When mainstream media remembers that Africans in the US are parents too, and ask for their thoughts on the anti-CRT legislation, the underlying message is that African parents want the ability to have a say in what their children learn. However, being trapped into the reactionary discourse of anti-CRT, African parents are moved away from solutions like community control of schools. Community Control of Schools (CCOS) attempts to redefine the relationship that colonized parents have with school systems, pushing for decision-making power in the education of their children.
The anti-CRT discourse assists in burying histories of large-scale fights for CCOS which would serve as blueprints for how reactionary conversations about public education should be approached. More than a decade after the Brown v. Board of Education ruling, the state of school integration was failing. The 1968 NYC Teachers Union standoff in Ocean- Hill Brownsville sought to change that. Establishing locally elected school boards, the colonized community came to a partial realization of self-determination. According to Dr Marilyn Gittell’s Chronicle of Conflict in 1969, “The school crisis in New York City made front page copy for every major newspaper in the country for over a month… Ocean Hill-Brownsville became a symbol for Black people. . .They identified strongly with what they perceived as an assertion of Black independence. Large segments of the white population, on the other hand, identified with the teachers. . . They resented the militancy of a Black community which dared to change long-established precedents. These polarized responses were themselves a reflection of a fundamental conflict in American urban communities elaborately explored in the Kerner Commission report.” Ironically, anti-CRT, for the right, has always been about the ability to control what their children learn yet Africans are moved away from the idea in favor of inclusionary rhetoric based on a falsified promise of equality that was sure to never include equity.

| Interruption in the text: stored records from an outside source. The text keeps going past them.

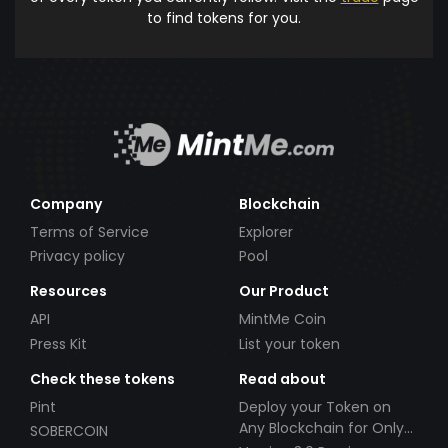
to find tokens for you.
Company
Blockchain
Terms of Service
Explorer
Privacy policy
Pool
Resources
Our Product
API
MintMe Coin
Press Kit
List your token
Check these tokens
Read about
Pint
Deploy your Token on
Any Blockchain for Only
SOBERCOIN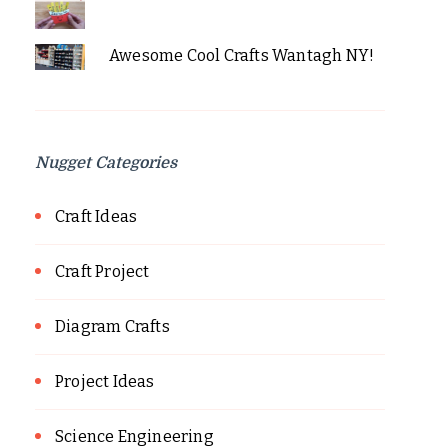
Awesome Cool Crafts Wantagh NY!
Nugget Categories
Craft Ideas
Craft Project
Diagram Crafts
Project Ideas
Science Engineering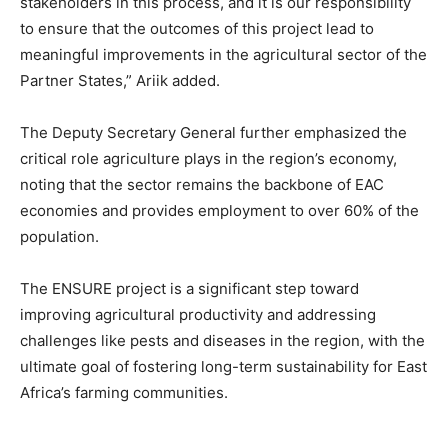
stakeholders in this process, and it is our responsibility
to ensure that the outcomes of this project lead to
meaningful improvements in the agricultural sector of the
Partner States,” Ariik added.
The Deputy Secretary General further emphasized the
critical role agriculture plays in the region’s economy,
noting that the sector remains the backbone of EAC
economies and provides employment to over 60% of the
population.
The ENSURE project is a significant step toward
improving agricultural productivity and addressing
challenges like pests and diseases in the region, with the
ultimate goal of fostering long-term sustainability for East
Africa’s farming communities.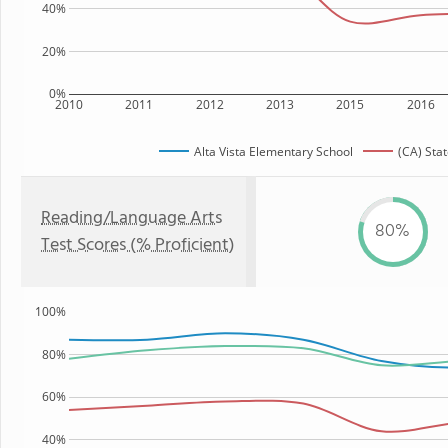
40%
20%
0%
2010
2011
2012
2013
2015
2016
Alta Vista Elementary School
(CA) Sta
Reading/Language Arts
80%
Test Scores (% Proficient)
100%
80%
60%
40%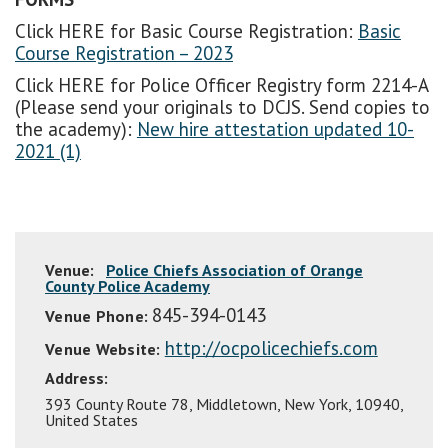
Click HERE for Basic Course Registration:
Basic
Course Registration – 2023
Click HERE for Police Officer Registry form 2214-A
(Please send your originals to DCJS. Send copies to
the academy):
New hire attestation updated 10-
2021 (1)
Venue:
Police Chiefs Association of Orange
County Police Academy
845-394-0143
Venue Phone:
http://ocpolicechiefs.com
Venue Website:
Address:
393 County Route 78
,
Middletown
,
New York
,
10940
,
United States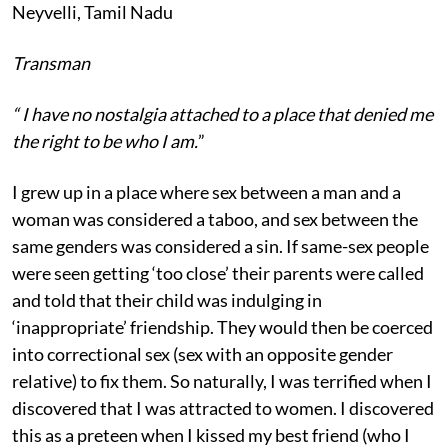
Neyvelli, Tamil Nadu
Transman
“ I have
no nostalgia attached to a place that denied me
the right to be who I am.
”
I grew up in a place where sex between a man and a
woman was considered a taboo, and sex between the
same genders was considered a sin. If same-sex people
were seen getting ‘too close’ their parents were called
and told that their child was indulging in
‘inappropriate’ friendship. They would then be coerced
into correctional sex (sex with an opposite gender
relative) to fix them. So naturally, I was terrified when I
discovered that I was attracted to women. I discovered
this as a preteen when I kissed my best friend (who I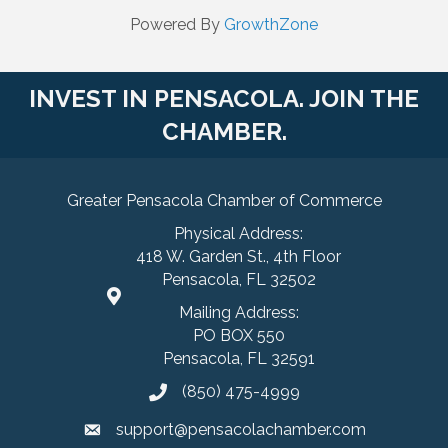
Powered By
GrowthZone
INVEST IN PENSACOLA. JOIN THE
CHAMBER.
Greater Pensacola Chamber of Commerce
Physical Address:
418 W. Garden St., 4th Floor
Pensacola, FL 32502
Mailing Address:
PO BOX 550
Pensacola, FL 32591
(850) 475-4999
support@pensacolachamber.com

Supporting small-scale attempts (like Saturday schools, community schools, home-schooling and, even Liberation Through Reading) to control the education of our African children is one step to advance the clarity around the question of self-determination creating foundations and networks to build towards getting back to community control efforts. Solely rejecting anti-CRT will not advance the question of self-determination. Beyond debates, reacting to anti-CRT has not and can not change the material reality of the education African children receive within the colonial context of the US that is predicated on creating good patriots and obedient workers. That is something Africans, for the sake of our children, will have to organize to build.